115. The method of claim 114, wherein the nucleic acid molecule is under the control of a promoter selected from the group consisting of a viral promoter, a bacterial promoter, a mammalian promoter, an avian promoter, a fish promoter, an insect promoter, and any combination thereof.
116. The method of any one of claims 108-115, wherein the recombinant viral particle is an adeno- associated virus (AAV) particle or a lentivirus particle.
117. The method of claim 116, wherein the recombinant viral particle is selected from the group consisting of AAV1, AAV2, AAV2quad(Y-F), AAV3, AAV4, AAV5, AAV6, AAV7, AAV8, AAV9, AAV10, AAV11, AAV12, AAV13, rhlO, rh39, rh43, rh74, and any variant thereof.
118. The method of any one of claims 108-117, wherein the recombinant viral particle comprises one or more recombinant viral capsid proteins.
119. The method of claim 118, wherein the one or more recombinant viral capsid proteins are derived from: (i) a capsid gene of an adeno-associated virus (AAV) , wherein the capsid gene encodes an AAV VP1, VP2, and / or VP3 capsid proteins; or (ii) a lentivirus.

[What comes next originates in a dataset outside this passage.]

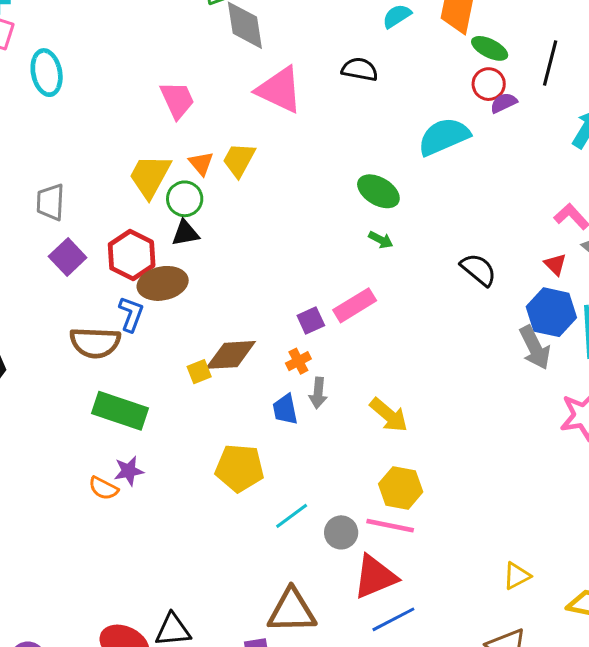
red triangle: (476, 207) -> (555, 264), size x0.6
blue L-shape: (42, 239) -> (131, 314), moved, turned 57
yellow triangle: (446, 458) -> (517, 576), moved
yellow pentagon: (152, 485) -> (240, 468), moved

120. The method of claim 118 or 119, wherein the binding peptide is fused to the one or more recombinant viral capsid proteins.
121. The method of any one of claims 108-120, wherein the heterodimeric antibody, or antigenbinding fragment thereof and the recombinant viral particle bind via the binding polypeptide and binding peptide isopeptide bond.